Data entries:
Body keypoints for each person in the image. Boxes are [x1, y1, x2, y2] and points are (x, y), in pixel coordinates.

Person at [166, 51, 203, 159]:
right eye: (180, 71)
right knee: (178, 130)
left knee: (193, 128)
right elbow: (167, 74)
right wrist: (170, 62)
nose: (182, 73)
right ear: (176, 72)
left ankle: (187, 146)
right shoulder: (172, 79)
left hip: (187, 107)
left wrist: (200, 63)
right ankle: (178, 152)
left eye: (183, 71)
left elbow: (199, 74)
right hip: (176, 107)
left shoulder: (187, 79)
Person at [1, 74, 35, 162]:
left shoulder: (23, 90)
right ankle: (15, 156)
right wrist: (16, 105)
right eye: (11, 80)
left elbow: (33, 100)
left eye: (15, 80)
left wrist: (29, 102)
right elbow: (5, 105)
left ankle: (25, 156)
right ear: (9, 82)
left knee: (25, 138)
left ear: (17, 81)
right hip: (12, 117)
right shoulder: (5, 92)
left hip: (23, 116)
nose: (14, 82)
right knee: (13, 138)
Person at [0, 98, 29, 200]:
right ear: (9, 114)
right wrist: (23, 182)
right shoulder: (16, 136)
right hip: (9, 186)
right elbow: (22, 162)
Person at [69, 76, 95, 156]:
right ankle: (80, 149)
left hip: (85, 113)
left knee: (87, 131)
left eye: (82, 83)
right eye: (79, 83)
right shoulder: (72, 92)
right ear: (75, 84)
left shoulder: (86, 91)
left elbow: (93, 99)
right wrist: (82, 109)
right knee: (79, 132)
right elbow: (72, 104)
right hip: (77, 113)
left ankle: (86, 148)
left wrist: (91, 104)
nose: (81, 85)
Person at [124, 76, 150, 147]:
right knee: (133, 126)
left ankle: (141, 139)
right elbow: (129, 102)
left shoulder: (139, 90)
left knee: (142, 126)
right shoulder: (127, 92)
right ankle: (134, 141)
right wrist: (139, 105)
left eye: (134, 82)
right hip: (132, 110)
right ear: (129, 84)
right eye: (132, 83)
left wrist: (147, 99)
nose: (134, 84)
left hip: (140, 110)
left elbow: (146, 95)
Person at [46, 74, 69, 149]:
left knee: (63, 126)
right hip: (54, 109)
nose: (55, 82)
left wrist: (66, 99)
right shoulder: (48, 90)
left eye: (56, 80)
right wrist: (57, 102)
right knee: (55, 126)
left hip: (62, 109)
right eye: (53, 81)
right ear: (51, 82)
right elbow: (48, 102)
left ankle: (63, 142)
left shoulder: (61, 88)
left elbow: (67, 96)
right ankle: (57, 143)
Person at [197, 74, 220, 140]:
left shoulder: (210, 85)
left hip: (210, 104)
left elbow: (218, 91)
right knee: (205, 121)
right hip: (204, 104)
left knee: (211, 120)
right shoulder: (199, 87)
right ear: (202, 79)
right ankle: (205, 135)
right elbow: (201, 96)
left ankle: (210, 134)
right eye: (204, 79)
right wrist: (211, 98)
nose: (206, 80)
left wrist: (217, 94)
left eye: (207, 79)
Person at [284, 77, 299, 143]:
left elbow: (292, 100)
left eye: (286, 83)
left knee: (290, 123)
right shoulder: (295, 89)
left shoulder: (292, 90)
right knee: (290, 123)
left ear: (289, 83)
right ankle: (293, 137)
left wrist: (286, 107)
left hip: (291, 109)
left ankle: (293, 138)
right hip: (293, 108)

YOUR TASK:
Using the entries above, return exactly the lines from the line with "right shoulder: (172, 79)" to the line with "left wrist: (29, 102)", counting both of those lines.

ANSWER FOR THIS EXERCISE:
right shoulder: (172, 79)
left hip: (187, 107)
left wrist: (200, 63)
right ankle: (178, 152)
left eye: (183, 71)
left elbow: (199, 74)
right hip: (176, 107)
left shoulder: (187, 79)
Person at [1, 74, 35, 162]:
left shoulder: (23, 90)
right ankle: (15, 156)
right wrist: (16, 105)
right eye: (11, 80)
left elbow: (33, 100)
left eye: (15, 80)
left wrist: (29, 102)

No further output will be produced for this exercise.